*YOUR OBJECTIVE:* Look over the material for the string "леко". Copy every line where it turns up.

BEGIN DATA TO USE

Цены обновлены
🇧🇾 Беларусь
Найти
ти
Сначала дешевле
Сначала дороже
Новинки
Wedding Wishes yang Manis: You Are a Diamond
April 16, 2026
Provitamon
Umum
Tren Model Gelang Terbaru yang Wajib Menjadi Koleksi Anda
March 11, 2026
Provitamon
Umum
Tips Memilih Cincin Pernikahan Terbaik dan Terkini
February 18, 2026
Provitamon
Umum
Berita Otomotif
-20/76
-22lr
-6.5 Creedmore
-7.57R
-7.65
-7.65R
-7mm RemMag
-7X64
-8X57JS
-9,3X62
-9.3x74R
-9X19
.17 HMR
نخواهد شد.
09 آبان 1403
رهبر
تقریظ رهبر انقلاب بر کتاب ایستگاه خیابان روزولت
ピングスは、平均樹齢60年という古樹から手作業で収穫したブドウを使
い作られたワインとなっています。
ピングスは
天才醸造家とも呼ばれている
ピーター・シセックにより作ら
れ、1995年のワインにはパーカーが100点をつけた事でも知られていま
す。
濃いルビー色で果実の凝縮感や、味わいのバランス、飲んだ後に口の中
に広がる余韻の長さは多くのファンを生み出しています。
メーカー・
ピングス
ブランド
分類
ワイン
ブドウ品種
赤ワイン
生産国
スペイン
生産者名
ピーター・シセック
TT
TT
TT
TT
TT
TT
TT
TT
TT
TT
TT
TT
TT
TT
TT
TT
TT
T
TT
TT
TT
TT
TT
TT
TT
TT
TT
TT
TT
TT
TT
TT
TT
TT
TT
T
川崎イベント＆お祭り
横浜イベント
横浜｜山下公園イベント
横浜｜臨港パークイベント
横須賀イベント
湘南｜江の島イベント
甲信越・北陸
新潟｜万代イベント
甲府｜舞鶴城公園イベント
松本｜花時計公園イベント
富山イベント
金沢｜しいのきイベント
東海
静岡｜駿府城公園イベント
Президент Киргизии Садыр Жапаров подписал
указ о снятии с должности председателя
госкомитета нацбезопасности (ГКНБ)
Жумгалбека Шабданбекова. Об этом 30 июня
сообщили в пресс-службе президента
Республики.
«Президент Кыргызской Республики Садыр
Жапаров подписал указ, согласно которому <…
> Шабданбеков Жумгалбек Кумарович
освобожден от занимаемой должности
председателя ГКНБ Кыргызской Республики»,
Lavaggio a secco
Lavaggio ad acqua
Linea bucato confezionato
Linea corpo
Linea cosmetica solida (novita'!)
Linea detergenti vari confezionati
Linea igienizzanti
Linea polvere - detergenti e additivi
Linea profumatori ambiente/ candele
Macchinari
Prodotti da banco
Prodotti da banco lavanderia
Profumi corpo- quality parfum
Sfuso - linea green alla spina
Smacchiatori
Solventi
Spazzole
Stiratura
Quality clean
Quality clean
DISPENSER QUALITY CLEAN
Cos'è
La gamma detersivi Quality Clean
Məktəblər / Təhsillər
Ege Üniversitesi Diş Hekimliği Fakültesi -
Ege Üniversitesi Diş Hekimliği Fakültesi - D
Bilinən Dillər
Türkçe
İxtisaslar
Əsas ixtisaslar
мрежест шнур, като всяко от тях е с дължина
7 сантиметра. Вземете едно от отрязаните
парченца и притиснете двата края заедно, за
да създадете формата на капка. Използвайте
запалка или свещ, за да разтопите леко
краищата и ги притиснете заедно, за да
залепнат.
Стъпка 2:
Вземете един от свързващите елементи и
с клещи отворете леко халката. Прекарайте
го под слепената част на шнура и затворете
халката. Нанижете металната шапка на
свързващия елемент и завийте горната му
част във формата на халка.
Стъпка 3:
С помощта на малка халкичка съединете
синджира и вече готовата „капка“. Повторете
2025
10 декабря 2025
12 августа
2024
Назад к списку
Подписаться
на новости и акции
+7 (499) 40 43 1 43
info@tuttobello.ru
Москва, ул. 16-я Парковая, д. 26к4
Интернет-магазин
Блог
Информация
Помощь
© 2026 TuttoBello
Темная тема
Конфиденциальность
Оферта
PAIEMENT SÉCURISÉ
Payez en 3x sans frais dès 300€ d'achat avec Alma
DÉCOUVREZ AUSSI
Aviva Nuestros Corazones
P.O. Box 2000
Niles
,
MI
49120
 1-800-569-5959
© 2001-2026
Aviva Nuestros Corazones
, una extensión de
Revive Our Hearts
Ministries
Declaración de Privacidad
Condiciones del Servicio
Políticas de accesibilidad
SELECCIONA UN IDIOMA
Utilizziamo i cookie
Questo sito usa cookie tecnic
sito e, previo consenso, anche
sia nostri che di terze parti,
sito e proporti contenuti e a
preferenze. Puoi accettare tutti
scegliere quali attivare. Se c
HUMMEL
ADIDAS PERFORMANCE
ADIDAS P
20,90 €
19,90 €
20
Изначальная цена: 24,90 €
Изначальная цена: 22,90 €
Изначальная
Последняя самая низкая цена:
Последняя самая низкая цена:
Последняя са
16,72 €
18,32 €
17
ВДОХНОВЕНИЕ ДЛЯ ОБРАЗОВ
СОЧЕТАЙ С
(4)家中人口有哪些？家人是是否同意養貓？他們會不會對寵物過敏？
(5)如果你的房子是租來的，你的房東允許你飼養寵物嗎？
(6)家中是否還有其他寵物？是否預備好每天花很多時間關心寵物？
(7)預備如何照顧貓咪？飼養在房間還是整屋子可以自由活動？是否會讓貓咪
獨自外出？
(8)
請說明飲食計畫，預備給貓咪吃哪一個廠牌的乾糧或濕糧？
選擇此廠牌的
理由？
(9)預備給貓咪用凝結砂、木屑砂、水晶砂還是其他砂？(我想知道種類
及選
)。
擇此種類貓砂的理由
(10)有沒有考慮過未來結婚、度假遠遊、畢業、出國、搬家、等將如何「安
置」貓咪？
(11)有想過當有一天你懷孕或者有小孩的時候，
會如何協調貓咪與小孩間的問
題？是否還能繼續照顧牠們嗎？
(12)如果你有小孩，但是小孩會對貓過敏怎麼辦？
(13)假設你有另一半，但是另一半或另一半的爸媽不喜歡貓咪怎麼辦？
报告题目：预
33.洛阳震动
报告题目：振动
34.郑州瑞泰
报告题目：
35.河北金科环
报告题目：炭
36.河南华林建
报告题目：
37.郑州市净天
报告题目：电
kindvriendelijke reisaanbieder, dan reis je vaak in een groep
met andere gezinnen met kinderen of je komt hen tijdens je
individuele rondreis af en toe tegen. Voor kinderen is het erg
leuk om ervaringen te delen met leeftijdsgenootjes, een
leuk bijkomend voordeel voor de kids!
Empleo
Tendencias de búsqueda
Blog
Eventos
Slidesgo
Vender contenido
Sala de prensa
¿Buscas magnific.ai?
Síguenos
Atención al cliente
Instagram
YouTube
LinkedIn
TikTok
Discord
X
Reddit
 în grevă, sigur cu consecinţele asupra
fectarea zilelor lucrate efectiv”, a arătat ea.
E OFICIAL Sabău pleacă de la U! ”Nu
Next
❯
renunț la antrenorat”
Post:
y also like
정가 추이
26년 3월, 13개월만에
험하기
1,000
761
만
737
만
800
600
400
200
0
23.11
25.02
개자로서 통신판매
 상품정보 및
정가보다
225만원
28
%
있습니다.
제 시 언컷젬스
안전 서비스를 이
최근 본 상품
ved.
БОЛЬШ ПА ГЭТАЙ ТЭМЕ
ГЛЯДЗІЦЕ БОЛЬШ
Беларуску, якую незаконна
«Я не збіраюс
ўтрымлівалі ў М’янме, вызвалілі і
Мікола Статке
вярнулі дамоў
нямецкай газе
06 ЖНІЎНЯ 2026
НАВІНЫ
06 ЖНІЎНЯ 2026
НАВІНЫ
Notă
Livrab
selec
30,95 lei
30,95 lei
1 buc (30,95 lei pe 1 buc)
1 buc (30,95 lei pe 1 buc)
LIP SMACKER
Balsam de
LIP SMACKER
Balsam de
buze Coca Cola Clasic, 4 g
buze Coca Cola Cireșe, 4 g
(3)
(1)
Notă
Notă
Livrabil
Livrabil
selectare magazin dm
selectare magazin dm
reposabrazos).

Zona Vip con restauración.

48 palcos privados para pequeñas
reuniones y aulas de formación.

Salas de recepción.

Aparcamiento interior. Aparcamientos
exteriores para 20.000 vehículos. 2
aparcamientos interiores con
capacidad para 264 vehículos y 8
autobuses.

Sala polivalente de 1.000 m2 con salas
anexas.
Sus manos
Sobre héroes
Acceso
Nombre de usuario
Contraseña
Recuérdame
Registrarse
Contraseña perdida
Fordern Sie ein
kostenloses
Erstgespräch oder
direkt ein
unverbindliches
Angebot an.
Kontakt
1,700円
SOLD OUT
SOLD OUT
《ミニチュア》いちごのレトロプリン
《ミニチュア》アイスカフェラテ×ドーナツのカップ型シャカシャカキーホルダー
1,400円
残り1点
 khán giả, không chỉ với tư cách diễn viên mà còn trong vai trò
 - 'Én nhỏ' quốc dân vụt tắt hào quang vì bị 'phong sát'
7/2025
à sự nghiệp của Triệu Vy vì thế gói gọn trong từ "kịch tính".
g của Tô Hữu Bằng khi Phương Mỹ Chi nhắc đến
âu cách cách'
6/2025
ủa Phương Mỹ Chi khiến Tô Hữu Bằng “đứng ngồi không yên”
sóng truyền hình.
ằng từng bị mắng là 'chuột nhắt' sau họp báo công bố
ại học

END DATA TO USE

*WRITTEN RESPONSE:*
запалка или свещ, за да разтопите леко
с клещи отворете леко халката. Прекарайте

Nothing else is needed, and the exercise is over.